Group laughing and howling: Ahhhh, hahahaha

Hunt: They wanted to have their picture taken with her. They wanted to have her autograph and it was just say I thought we, being the Grid Iron Club did as well as ever. Our two speakers were Sarah Palin representing the republicans and barney Frank representing the Democrats. Can you think of a better pair than that? They both were quite good.

I'm sure they were, Al. Did you get a snapshot with her? She should have charged 20 bucks for a Polaroid and would have made a killing from these journos. The media were just such pussycats to Palin even though she's making her living off of blaming them for every mistake she's made or problem she's created for herself. She's a lion I tell you. And you wonder why America is so ill-informed...

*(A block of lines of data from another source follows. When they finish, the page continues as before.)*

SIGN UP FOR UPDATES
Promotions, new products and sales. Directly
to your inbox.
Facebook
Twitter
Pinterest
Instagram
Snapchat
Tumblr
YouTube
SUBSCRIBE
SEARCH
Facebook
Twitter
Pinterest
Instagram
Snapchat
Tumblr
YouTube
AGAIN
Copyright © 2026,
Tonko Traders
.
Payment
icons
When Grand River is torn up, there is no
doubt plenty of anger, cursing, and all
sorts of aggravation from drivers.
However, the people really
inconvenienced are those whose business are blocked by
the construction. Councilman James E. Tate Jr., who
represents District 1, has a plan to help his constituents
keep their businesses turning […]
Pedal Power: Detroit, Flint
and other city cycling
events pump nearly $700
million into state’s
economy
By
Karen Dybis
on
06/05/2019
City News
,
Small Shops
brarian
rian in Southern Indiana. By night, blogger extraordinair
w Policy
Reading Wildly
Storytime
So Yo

Here's some coverage from US News:

"Who would have guessed I'd be palling around with this group?" she asked, and surely there are Sarah fans wondering why she was there going vogue, instead of rogue. Well, a gal's gotta make her millions, and the media helps sell books. Besides, being anti-everything can wear a person down. "The view is so much better from inside the bus than under it," she noted.

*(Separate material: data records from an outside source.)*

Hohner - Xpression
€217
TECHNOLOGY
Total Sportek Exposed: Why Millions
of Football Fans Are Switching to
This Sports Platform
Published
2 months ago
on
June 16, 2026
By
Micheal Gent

The only mousse was for dessert (rim shot, maestro please), but Palin did some field-dressing of her egotistical audience. It was fun to be among the capital's "leading journalists and intellectuals," she said. "Or as I like to call it, a death panel."

She noted that the journalists may have missed out on the policy prescriptions in her memoir, Going Rogue, when focusing instead, as they are apt to do, on how many times she mentioned their names. What a group of heavy thinkers, Palin said: "You read a book in its entirety—from the first page of the index to the last."

She'll keep reaching her hand out to the media; they will take it and then she'll bite it firmly and painfully. And then they will stick out their other hand and ask for more...

Palin's book tour had the media also fawning over her, which has helped her with a small bump upward in a CNN poll. Now only 46% of people have an unfavorable opinion of her while 46% approve her.

That's a small jump after the media gave her the Anna Nicole Smith coverage. She's had the best coverage she will ever get. And what's up with the hat?